Has that reflection altered in the light of recent events?
This is the craziest I’ve ever seen the world. I’ve never been more obsessed with paying attention to the news. I want to be there on the day when the big change happens. I don’t want to miss it.
I’m devastated and heartbroken about events of the last five weeks in Las Vegas, New York, Texas. The issues in my industry and the things that are being exposed there. Politically we’re living in the craziest situation I’ve ever witnessed. It’s just a head-scratching time. When you start adding it all up, looking at all these examples of chaos, you can’t help but worry about the future and where we’re going. But, maybe all of this is being brought to light so that we can see it as clearly as possible and make as many necessary changes as possible for the future.

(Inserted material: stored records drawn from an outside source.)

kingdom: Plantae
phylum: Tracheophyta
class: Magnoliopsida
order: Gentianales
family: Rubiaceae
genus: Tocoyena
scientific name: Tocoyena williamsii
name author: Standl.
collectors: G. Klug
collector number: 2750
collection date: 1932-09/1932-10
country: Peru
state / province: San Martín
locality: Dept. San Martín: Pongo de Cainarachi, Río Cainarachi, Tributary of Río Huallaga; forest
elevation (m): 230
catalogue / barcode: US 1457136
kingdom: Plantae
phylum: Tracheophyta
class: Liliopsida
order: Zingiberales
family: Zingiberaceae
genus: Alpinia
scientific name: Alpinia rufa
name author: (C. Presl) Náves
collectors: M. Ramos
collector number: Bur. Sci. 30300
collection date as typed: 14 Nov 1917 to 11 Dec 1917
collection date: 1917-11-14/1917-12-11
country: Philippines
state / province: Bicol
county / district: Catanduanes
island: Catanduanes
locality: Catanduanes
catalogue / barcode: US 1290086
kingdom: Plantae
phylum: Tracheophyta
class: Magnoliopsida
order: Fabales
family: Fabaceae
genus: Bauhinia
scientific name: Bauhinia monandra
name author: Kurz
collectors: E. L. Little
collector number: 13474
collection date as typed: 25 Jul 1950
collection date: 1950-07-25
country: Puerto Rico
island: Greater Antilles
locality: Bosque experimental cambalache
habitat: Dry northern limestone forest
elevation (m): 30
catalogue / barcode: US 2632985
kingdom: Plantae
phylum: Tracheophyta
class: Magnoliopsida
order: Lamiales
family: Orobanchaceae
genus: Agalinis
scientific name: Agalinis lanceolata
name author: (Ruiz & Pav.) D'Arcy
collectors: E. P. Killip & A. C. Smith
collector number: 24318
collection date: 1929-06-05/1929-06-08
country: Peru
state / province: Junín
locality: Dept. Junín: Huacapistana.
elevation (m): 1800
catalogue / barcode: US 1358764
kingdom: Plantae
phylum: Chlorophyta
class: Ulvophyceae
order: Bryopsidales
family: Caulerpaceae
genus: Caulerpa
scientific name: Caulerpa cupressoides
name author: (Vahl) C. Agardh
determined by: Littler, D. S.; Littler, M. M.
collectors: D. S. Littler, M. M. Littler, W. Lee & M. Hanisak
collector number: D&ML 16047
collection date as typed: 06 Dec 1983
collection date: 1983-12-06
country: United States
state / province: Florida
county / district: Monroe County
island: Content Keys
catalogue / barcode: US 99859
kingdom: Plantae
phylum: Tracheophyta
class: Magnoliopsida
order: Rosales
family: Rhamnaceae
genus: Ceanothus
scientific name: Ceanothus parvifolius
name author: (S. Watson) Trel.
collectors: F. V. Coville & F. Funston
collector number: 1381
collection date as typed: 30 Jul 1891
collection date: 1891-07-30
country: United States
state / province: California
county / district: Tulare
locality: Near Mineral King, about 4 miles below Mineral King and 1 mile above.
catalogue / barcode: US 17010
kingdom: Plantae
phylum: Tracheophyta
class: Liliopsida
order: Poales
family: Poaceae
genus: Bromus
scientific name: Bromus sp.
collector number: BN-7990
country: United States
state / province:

It is the responsibility of the arts to hold up that mirror. It’s what great writers do, they expose those kinds of things. We get to perform it, so people can see it and hopefully not have to relive it. It frightens me when we have people in places of power that don’t understand the value of the arts. That don’t support it. That don’t get it. It’s a much bigger picture that they don’t seem to understand. That’s incredible to me.
This play certainly holds up the mirror. One of the things that immediately comes to mind is diversity in the office space. There’s no women in this play. That’s an issue I wouldn’t have thought about 20 years ago. Now I think about it. It makes us question why that presence doesn’t exist. You see that it’s chaos. These men with their egos and their vanity and their pride and their competitiveness. That lack of diversity is a real problem. But if there was a woman in this play, you can only imagine what that relationship would be like. It certainly wouldn’t be respectful. I’m sure these guys would create a brutal and abusive environment.
How are you finding your British co-stars?
I love them. It’s an honour to share the stage with them. They’re phenomenal professionals. The only difficulty I have is that some of the writing is so brutal. Some of the things I have to say to Kris Marshall, it hurts because I like him so much.
How does it feel to be back on stage and performing live?
Theatre is definitely one of my first loves. There’s nothing more enriching than having the raw theatrical experience of sitting there and watching a play. I think London really gets that. London audiences have a great deal of respect and appreciation for theatre. There are moments in this play when you could hear a pin drop, and this place seats 800 people. For them to be that focused and appreciative is remarkable. Nothing beats it.